I recently blogged a 'tear down' of an award winning mobile career website. It was an eye opener at how poorly the site was constructed and how much candidate potential was being lost from the site being slow. Here is are my top 4 learnings when it comes to mobile optimisation.

Avoid Custom Fonts

Typically it is sensible to avoid custom font downloads. The font is typically large and adds times to the site download speed. The font is also present on every page, increasing the memory footprint of the site in the mobile browser. Where you do use custom fonts choose fonts that are small in file size.

Avoid Resizing Images on the Device

Many, none adaptive, mobile sites load the images designed for desktop on the mobile device and through CSS instruct the browser to resize the image. This involves an expensive download increasing the download time. It also uses more memory on the device and requires more processing time on the device.

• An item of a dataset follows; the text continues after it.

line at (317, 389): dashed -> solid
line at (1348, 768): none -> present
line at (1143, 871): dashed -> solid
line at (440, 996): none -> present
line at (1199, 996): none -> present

Avoid Including the big Javascript Library

Javascript libraries have become common place in web development and have improved quality and functionality of the web. Unfortunately few developers remember to optimise the libraries they include, typically the entire library is included even if only a sub element is used. Most common javascirpt libraries have tools to extract just the elements needed. This increases the file download size and time, it also increases the processing time for the browser which on desktop is negligible but on mobile can be visible.  Consider alternative libraries, for example at my company our platform Pocket Recruit uses Zepto.js for mobile uses (apart from winPhone) and Jquery for desktop.

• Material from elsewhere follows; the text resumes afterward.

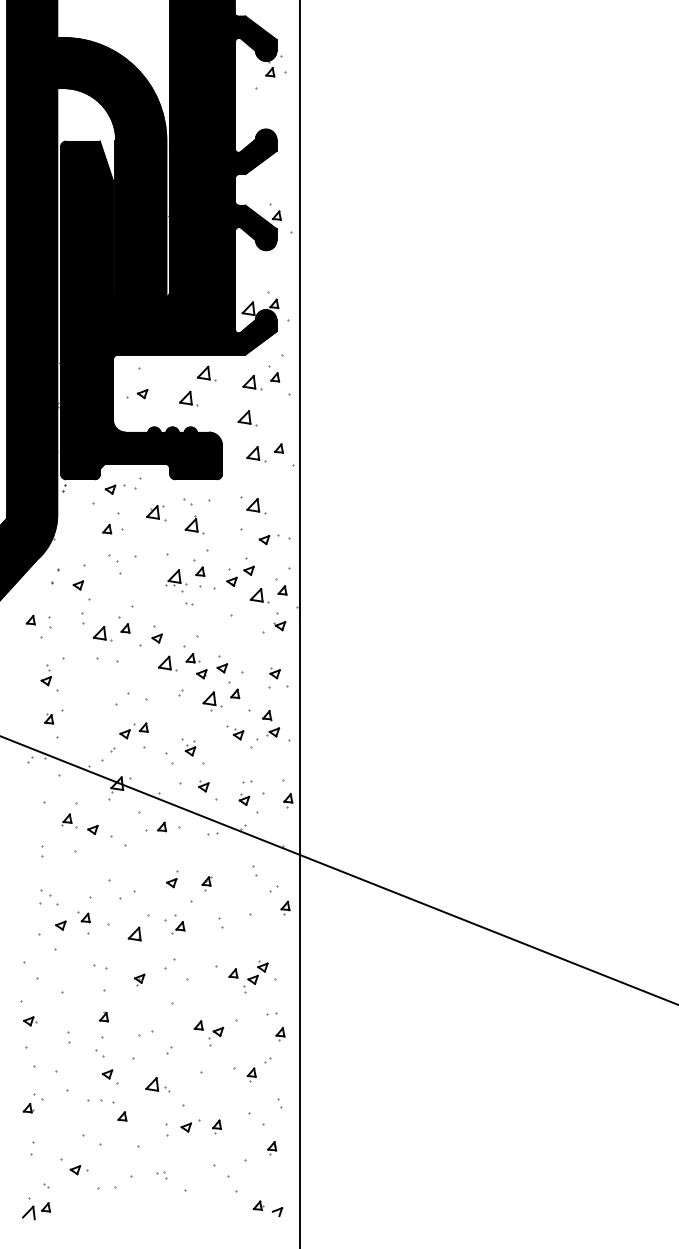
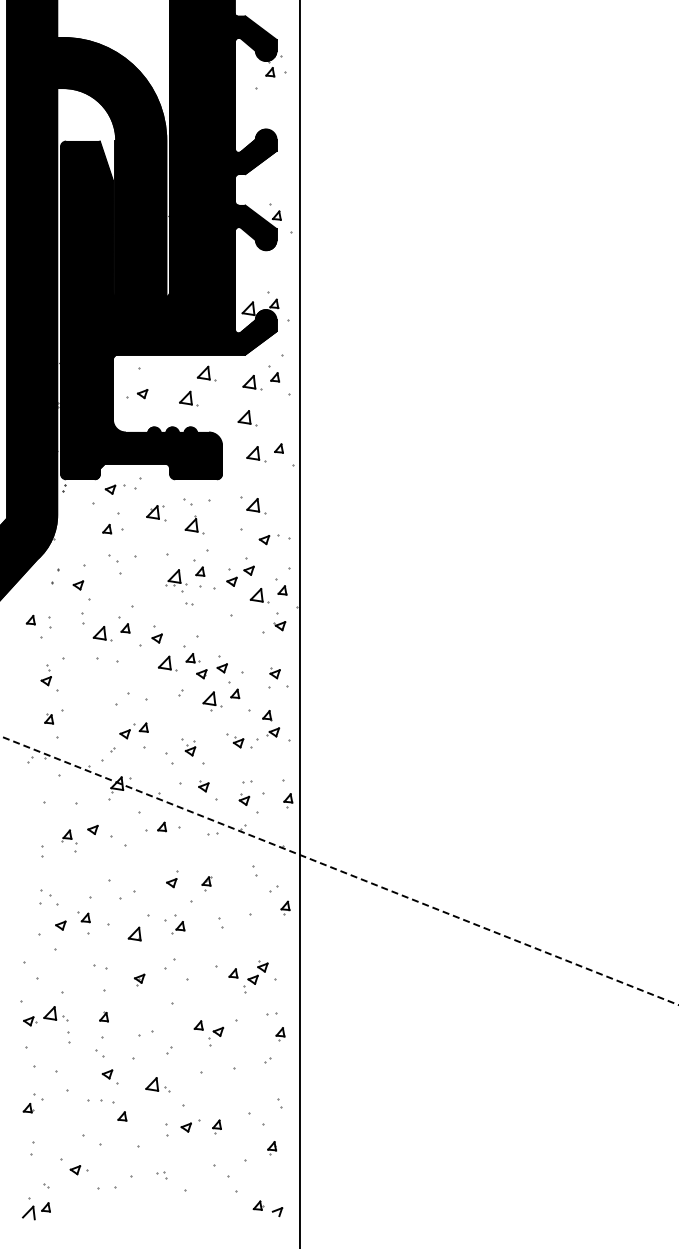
part at (235, 732) position: (235, 732) -> (235, 740)
part at (69, 820) position: (69, 820) -> (69, 836)
line at (338, 870): solid -> dashed
part at (55, 1013): none -> present
part at (251, 1074): present -> none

Minify and Compress JS and CSS

Minification is an automated process which should be part of the release steps. It reduces file size of code at the cost of readability of the code, which is acceptable for release (not in development). Additionally to minify, sites should compress the code to increase download speed. Ideally the JS and CSS should be merged into two single files, this reduces the overhead involved in DNS lookup and requesting a file.